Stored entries

☆ ☆ ☆ ☆ ☆ ☆ ☆

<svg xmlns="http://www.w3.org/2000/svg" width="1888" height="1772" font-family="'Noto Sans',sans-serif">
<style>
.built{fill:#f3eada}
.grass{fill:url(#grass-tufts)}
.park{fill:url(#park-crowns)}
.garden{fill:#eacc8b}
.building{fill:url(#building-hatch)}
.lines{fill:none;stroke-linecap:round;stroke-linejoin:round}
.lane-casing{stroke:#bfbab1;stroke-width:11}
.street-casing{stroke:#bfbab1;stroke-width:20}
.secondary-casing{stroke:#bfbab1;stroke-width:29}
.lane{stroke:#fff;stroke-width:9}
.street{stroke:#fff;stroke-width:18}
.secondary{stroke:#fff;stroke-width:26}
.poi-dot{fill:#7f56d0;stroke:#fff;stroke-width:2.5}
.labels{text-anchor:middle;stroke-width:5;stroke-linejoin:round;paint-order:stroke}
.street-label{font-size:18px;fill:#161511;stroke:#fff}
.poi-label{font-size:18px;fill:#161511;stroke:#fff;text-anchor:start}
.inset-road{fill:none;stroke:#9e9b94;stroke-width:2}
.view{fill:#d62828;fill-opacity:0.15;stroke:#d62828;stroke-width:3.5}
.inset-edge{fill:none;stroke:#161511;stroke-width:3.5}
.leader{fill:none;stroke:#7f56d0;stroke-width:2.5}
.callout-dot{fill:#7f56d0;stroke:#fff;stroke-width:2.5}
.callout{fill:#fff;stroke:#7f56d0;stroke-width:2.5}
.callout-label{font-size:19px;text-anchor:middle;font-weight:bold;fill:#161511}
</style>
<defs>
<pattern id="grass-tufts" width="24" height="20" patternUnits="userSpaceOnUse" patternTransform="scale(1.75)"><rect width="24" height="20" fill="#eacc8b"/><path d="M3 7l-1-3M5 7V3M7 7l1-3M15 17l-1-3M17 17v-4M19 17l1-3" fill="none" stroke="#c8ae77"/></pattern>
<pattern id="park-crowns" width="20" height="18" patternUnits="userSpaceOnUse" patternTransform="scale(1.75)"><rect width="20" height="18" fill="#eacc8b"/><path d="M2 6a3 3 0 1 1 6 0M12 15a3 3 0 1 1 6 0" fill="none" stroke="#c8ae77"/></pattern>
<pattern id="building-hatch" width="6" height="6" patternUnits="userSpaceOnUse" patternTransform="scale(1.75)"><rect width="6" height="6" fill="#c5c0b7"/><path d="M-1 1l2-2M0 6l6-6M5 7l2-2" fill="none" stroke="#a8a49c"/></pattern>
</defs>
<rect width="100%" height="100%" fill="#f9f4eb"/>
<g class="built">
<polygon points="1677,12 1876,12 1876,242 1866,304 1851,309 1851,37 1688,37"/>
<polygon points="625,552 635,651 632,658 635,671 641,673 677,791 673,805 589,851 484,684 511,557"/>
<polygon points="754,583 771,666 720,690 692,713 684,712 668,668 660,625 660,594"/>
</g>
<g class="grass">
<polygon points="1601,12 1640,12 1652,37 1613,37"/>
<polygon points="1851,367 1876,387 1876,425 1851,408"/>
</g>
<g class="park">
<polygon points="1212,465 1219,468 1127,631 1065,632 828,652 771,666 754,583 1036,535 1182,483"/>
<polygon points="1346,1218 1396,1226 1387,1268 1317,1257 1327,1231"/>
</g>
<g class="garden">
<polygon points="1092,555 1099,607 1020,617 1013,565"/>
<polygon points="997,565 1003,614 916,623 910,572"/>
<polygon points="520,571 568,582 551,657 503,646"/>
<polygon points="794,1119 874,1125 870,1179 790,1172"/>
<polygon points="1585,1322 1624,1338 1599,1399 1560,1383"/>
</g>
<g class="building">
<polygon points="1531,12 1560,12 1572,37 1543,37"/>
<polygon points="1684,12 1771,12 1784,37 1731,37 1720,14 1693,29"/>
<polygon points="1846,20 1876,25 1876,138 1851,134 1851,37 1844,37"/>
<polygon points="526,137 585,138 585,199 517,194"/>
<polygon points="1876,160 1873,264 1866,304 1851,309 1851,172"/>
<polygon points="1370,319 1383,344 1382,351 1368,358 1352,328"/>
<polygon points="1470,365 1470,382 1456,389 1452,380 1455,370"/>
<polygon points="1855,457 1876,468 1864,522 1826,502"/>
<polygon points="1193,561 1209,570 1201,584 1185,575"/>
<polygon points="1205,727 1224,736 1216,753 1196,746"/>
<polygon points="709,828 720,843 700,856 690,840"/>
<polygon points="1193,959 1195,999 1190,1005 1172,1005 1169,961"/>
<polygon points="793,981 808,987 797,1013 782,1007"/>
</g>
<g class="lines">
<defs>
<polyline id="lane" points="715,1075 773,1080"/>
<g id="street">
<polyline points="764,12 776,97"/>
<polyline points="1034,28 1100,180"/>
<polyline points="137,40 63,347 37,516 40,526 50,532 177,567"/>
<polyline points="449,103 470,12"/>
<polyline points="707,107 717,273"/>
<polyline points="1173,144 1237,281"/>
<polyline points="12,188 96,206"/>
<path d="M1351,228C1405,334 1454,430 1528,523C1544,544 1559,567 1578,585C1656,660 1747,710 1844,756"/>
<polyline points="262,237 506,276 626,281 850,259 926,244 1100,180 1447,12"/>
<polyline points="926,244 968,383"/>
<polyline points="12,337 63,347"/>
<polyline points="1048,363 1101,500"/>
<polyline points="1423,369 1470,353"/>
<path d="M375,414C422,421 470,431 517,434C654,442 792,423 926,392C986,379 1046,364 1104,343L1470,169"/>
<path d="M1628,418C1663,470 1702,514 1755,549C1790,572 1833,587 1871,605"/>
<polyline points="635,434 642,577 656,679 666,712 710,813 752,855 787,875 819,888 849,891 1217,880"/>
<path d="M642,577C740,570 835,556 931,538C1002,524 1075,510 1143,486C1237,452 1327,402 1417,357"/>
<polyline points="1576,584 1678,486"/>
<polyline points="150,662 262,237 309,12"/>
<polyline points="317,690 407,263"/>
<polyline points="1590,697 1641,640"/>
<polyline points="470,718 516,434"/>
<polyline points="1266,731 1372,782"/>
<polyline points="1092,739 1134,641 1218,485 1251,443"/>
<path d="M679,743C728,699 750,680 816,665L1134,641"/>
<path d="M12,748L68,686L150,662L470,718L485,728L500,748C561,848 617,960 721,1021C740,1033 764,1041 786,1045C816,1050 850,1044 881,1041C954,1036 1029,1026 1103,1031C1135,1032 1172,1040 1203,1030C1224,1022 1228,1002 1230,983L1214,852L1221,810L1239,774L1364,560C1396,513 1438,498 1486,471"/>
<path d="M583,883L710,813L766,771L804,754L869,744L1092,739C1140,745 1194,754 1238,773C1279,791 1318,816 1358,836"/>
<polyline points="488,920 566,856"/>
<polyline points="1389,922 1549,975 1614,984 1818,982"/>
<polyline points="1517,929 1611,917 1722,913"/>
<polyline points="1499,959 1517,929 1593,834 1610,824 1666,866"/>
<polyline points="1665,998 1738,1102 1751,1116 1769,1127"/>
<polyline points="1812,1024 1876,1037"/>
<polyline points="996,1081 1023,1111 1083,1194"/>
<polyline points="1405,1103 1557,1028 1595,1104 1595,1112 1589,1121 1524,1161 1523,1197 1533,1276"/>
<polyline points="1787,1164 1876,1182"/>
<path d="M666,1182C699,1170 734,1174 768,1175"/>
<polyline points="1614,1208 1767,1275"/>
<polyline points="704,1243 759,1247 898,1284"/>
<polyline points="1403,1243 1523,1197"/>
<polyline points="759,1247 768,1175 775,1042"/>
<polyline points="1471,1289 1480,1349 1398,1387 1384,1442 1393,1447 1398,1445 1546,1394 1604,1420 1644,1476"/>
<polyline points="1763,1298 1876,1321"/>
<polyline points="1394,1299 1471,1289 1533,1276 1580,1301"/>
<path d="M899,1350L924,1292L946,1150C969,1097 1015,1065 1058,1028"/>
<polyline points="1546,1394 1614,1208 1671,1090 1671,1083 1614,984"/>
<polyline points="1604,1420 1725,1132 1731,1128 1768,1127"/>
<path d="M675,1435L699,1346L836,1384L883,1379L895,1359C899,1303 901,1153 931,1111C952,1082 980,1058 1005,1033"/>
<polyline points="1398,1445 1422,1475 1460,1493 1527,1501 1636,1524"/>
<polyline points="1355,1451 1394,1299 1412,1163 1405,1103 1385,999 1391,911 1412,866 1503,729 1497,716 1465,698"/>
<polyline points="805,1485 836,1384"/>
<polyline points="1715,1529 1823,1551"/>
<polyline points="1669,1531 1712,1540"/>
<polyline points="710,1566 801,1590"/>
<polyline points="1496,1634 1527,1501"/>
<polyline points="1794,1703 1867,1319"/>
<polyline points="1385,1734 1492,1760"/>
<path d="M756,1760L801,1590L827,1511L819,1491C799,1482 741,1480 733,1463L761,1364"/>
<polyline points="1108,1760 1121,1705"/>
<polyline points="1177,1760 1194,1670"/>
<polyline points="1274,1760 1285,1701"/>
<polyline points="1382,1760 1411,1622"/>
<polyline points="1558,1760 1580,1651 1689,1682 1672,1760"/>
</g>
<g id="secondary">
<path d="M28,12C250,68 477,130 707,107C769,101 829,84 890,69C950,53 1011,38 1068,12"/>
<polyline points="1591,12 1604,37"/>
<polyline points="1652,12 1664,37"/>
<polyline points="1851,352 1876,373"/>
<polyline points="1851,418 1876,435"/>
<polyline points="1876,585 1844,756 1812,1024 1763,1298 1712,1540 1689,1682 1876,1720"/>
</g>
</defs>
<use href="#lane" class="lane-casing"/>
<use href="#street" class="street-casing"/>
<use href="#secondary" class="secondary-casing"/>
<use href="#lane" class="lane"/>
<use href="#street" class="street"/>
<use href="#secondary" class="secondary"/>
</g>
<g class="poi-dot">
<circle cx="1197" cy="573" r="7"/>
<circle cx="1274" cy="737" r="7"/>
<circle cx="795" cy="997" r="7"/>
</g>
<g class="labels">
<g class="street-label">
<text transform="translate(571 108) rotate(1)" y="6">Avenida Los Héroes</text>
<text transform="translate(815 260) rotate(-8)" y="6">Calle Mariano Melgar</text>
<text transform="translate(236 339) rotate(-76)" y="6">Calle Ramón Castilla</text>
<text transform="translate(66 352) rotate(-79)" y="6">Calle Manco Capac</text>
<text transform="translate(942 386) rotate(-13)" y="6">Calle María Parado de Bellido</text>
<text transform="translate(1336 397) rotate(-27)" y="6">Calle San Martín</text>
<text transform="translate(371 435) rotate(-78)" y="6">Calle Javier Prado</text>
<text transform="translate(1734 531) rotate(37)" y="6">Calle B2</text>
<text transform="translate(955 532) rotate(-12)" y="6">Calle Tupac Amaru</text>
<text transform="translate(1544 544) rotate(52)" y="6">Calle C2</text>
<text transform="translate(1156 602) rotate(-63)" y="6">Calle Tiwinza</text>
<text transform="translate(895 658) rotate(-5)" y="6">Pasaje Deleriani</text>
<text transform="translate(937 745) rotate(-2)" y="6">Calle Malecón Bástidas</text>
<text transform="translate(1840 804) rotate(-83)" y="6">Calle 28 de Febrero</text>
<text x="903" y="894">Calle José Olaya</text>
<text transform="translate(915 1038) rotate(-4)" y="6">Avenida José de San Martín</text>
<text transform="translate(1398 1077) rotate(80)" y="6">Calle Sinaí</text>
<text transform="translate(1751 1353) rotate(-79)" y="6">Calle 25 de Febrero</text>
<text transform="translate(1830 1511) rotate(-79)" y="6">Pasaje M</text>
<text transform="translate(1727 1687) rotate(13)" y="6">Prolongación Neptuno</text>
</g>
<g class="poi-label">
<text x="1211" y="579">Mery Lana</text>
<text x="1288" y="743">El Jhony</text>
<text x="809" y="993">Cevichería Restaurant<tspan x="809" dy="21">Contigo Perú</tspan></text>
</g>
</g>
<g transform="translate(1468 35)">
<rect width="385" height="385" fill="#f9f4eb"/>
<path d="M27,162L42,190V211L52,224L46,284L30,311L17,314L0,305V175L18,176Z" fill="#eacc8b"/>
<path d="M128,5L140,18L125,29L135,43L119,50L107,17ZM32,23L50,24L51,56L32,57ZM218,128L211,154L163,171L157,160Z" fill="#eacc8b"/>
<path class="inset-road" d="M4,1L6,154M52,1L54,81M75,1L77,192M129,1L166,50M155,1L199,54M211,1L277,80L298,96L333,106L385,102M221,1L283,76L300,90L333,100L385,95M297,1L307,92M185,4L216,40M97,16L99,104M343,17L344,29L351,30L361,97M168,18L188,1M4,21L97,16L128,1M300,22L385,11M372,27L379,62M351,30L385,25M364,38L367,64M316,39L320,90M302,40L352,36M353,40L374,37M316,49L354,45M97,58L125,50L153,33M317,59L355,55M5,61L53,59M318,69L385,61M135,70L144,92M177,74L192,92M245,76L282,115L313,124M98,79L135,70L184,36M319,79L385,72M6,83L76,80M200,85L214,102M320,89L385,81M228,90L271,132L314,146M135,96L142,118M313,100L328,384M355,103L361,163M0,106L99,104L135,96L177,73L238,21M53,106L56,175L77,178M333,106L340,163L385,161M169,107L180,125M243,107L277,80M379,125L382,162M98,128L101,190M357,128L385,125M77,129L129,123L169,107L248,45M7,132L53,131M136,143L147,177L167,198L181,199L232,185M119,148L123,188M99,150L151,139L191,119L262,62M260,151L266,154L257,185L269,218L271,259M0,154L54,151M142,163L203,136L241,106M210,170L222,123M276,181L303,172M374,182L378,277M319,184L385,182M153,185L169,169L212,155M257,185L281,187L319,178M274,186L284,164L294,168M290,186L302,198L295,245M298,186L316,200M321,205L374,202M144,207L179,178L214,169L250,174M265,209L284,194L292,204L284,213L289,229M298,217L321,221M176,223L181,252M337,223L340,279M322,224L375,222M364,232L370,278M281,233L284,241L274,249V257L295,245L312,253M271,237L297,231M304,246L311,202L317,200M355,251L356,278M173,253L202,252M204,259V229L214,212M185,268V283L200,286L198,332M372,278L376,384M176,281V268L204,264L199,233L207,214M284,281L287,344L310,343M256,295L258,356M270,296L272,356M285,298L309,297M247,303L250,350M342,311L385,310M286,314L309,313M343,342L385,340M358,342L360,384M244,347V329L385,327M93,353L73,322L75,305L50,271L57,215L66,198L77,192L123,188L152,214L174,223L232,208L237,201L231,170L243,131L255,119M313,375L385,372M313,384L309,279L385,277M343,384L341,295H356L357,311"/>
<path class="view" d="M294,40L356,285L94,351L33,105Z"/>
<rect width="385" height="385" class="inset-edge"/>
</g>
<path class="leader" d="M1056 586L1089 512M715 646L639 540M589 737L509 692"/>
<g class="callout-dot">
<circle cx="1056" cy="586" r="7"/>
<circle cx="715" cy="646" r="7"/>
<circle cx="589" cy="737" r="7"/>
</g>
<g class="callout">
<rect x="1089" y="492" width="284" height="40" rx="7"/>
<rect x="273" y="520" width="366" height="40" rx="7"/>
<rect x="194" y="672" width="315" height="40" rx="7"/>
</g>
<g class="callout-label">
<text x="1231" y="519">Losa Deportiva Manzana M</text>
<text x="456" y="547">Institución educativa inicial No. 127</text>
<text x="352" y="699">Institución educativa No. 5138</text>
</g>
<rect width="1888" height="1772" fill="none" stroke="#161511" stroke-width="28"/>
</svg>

☆ ☆ ☆ ☆ ☆ ☆ ☆

■ **Exercise goal**
From the entries, count the lines that hold the string "casing". Nothing but the number is needed.

■ **Result of this task**
6